Comendo pelas beiradas

José Paulo Kupfer

23 de novembro de 2012 | 09h29

O “enigma” da taxa de desemprego baixa não foi resolvido com as informações do IBGE sobre o mercado de trabalho em outubro. Enquanto as projeções para a expansão da economia em 2012 continuam apontando resultado mais do que insatisfatório – talvez nem alcance 1,5% sobre 2011 –, o índice de pessoas desocupadas, em relação à população econômica ativa, manteve-se, impavidamente estacionado num dos seus menores níveis históricos.
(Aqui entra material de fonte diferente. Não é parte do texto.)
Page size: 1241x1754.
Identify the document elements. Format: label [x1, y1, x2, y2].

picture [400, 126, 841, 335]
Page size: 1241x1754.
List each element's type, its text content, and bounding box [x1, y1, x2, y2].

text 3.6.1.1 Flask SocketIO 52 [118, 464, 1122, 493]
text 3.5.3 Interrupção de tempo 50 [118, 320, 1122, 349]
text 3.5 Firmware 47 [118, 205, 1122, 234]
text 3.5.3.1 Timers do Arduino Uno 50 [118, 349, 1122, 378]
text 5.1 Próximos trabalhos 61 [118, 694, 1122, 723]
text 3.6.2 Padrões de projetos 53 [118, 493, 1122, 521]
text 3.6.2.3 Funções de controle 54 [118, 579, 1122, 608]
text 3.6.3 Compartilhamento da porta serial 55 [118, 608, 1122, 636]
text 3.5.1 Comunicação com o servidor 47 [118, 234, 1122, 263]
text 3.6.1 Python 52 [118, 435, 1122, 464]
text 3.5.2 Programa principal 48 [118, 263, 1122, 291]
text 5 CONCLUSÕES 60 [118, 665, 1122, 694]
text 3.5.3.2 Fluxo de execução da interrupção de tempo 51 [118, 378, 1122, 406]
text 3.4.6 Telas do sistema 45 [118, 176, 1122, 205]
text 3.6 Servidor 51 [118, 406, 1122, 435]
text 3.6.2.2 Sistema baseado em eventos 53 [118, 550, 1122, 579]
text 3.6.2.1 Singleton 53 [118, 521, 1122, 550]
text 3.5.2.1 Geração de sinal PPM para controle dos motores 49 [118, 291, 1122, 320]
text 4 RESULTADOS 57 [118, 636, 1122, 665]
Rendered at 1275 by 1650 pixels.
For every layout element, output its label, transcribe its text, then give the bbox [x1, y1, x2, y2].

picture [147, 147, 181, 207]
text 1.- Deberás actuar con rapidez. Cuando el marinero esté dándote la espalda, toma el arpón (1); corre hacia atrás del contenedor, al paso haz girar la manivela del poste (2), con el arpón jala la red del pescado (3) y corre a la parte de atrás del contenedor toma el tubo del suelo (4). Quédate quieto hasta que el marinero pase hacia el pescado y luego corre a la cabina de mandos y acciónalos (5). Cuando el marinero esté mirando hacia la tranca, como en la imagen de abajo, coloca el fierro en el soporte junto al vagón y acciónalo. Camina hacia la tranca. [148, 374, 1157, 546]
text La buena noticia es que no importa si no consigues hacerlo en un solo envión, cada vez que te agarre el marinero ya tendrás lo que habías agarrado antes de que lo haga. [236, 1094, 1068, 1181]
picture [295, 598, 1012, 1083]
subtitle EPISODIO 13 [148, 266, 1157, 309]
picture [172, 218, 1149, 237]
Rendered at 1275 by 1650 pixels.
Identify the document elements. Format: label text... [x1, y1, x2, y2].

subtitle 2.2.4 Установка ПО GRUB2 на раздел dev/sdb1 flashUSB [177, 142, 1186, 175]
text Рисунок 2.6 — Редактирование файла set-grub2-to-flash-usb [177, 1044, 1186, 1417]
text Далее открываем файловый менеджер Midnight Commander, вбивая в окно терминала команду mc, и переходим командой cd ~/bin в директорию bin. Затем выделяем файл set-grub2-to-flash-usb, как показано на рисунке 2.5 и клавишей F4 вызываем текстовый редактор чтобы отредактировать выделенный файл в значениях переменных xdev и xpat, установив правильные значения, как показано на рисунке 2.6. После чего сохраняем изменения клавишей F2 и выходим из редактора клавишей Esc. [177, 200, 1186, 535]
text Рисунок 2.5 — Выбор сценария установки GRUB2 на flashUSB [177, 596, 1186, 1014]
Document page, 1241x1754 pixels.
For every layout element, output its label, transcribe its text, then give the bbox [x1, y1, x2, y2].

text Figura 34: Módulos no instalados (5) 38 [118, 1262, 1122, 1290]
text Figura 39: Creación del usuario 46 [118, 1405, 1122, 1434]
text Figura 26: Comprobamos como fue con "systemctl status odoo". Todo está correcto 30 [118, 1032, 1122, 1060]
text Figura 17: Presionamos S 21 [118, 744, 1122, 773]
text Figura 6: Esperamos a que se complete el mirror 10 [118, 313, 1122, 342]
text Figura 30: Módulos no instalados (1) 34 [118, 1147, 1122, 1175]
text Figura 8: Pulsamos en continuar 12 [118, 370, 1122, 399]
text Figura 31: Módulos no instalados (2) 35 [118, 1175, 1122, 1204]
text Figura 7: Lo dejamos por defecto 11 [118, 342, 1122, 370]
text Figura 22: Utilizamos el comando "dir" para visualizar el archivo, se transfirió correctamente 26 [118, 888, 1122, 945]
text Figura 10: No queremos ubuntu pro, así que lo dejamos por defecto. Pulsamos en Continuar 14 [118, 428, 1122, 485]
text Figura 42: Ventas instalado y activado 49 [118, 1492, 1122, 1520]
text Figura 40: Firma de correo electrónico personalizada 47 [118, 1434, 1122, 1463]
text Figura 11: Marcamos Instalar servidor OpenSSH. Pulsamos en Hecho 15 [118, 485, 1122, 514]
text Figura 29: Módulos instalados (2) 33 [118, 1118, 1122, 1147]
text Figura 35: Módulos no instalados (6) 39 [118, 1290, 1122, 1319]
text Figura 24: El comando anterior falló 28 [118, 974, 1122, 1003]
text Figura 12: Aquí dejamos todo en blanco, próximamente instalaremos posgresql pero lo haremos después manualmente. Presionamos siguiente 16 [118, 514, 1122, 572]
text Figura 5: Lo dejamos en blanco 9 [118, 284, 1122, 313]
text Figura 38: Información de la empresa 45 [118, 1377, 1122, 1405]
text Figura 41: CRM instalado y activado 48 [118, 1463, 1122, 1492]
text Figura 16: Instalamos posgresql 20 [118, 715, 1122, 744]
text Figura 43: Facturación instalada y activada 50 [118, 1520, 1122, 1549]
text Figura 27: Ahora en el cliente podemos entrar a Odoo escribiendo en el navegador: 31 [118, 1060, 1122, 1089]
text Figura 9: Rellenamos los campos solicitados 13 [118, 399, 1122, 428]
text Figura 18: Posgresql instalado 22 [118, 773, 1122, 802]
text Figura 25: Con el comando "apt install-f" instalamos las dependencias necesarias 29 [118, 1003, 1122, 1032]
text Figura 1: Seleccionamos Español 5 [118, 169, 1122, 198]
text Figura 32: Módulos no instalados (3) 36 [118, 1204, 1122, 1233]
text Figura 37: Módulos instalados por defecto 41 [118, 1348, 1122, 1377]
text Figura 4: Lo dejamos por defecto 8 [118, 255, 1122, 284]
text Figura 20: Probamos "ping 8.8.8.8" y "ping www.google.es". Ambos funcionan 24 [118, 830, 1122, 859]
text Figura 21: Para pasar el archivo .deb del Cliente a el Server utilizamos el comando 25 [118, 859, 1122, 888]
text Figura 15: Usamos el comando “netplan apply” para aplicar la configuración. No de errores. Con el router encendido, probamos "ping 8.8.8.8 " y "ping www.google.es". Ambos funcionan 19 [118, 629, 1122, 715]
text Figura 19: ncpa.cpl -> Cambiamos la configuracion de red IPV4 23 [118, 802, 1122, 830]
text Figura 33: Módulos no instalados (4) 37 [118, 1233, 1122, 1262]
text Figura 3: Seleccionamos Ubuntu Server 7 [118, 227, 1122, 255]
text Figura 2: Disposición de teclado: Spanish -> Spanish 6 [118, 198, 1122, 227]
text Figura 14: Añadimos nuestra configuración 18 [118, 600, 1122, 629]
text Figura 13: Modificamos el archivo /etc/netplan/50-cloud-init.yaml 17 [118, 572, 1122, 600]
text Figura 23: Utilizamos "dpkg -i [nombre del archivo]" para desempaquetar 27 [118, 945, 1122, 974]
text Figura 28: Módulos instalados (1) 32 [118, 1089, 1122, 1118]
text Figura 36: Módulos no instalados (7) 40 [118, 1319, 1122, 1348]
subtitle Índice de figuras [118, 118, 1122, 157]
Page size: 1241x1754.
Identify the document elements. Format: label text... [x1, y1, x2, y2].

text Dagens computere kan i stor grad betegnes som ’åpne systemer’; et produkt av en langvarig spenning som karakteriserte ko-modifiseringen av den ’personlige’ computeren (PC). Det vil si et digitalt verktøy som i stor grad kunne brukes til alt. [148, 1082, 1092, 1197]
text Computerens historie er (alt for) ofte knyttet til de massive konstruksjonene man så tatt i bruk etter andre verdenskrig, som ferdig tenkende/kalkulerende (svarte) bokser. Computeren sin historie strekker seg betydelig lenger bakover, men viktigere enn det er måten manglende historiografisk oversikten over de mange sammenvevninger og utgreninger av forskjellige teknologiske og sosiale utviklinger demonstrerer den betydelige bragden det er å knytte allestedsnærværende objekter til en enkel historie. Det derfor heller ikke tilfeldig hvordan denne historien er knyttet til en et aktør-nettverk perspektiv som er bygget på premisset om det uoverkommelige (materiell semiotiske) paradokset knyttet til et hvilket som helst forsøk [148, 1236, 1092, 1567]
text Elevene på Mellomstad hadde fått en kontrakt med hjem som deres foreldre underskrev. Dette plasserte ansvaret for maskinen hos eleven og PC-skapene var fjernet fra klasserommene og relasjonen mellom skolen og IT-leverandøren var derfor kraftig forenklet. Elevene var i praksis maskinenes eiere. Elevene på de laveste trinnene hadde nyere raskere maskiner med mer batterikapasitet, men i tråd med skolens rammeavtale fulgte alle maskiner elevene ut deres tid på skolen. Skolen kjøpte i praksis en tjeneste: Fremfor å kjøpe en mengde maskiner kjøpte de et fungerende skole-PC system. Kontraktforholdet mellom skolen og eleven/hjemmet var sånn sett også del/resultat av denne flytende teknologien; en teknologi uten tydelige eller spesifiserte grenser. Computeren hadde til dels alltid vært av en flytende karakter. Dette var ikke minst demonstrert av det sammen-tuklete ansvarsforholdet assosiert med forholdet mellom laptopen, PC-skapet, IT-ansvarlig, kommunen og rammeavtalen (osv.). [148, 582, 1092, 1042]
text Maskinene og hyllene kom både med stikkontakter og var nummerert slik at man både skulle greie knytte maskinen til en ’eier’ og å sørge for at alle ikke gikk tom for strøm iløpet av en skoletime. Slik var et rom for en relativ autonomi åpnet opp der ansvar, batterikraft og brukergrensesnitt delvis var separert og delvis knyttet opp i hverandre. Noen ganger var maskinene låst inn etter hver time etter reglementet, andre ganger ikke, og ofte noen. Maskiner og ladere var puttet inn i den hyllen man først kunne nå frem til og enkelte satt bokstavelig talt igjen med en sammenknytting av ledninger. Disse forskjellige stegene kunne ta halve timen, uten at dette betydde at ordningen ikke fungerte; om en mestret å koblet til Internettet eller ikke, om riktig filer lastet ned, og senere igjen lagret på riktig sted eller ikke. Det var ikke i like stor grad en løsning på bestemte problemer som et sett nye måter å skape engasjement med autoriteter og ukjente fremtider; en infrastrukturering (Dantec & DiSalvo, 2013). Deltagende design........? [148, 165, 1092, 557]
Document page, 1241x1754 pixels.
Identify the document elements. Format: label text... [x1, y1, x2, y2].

Essa situação, aparentemente sem sentido, não vem de hoje. Mas, agora, é até menos fora de esquadro do que parecia ser uns cinco meses atrás. Apesar do crescimento muito baixo com que o ano está fechando, que reflete o ritmo cadente registrado no primeiro semestre, a partir de junho a economia inverteu a tendência e entrou numa trajetória de recuperação. Quando divulgar, no fim da próxima semana, um crescimento acima de 1% (em torno de 4% anualizados), no terceiro trimestre do ano sobre o anterior, o IBGE confirmará essa perspectiva.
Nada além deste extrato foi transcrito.